- Exercise details
Continue the interview transcript about abstractions and cognitive overhead, starting after its last sentence.

- Selected excerpt
+---+

I don’t know if that evolution’s ever going to stop. I think the shims and the libraries and the standards committees are always going to be like, “Well, if we want to try something new, we have to bolt something on, until we can bring it in,” sort of thing.

James Simone:
I think that actually dovetails nicely back into the safety versus speed debate. Because what I’m really advocating for and what I feel like I’ve been talking a lot about recently is no abstraction has zero cost. That’s exactly why I told the story about the GraphQL stuff.

Josh Birk:
Got you.

James Simone:
When you’re introducing things, it has that cognitive overhead associated with it. Something that I’ve been really hyper focused on over the last year is, “What are the abstractions that I can introduce that introduce syntax sugar with the minimum amount of cognitive overhead?”

+---+

- Extracted data
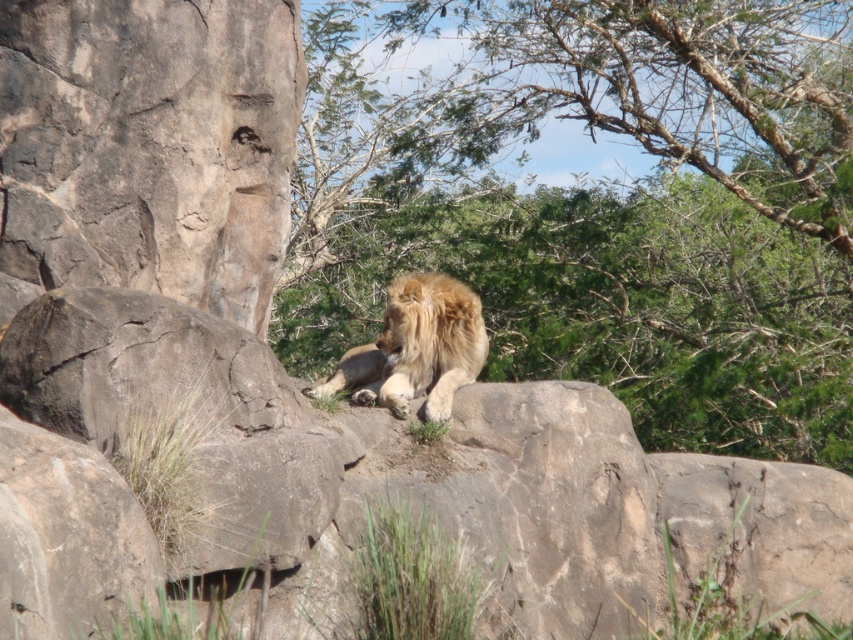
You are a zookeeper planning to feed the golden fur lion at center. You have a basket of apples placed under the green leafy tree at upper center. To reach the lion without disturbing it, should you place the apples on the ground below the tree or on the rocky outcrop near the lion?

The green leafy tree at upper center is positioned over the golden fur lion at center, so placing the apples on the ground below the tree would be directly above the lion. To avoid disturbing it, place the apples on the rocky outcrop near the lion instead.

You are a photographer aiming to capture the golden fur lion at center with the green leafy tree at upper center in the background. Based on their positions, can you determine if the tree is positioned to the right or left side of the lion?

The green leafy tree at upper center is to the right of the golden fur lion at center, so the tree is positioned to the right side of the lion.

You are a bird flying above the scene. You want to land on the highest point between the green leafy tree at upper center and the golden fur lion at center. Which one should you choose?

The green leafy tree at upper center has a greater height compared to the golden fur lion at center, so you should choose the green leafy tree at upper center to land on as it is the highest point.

+---+

- Answer to this exercise
I want to keep things as close to the platform as I can, while still giving people a clear and definitive reason for, “Here’s why you should use this over what already exists, so that you are not just continually reinventing the wheel.” But even if you are, you’re getting faster at doing it.

Josh Birk:
By making smaller wheels, it sounds like.

James Simone:
Well, I don’t think … In this analogy, you probably aren’t stacking the wheels. I feel like maybe there’s somewhere in here that falls down. Exactly, Josh. Exactly.

Josh Birk:
Tell me a little bit about where the developer lifecycle, especially from an Agile point of view, what it looks like … Let me rephrase this, actually. When it comes to things like unit testing to help measure where your application is on this scale of safety, so to speak, what makes for a good unit test? And then, what makes for a bad unit test?

James Simone:
Obviously, I have some bias, which we’ve previously discussed. Just to bring it back into the open … We operate with test-driven development, so we’re writing the test first.

Josh Birk:
Got you.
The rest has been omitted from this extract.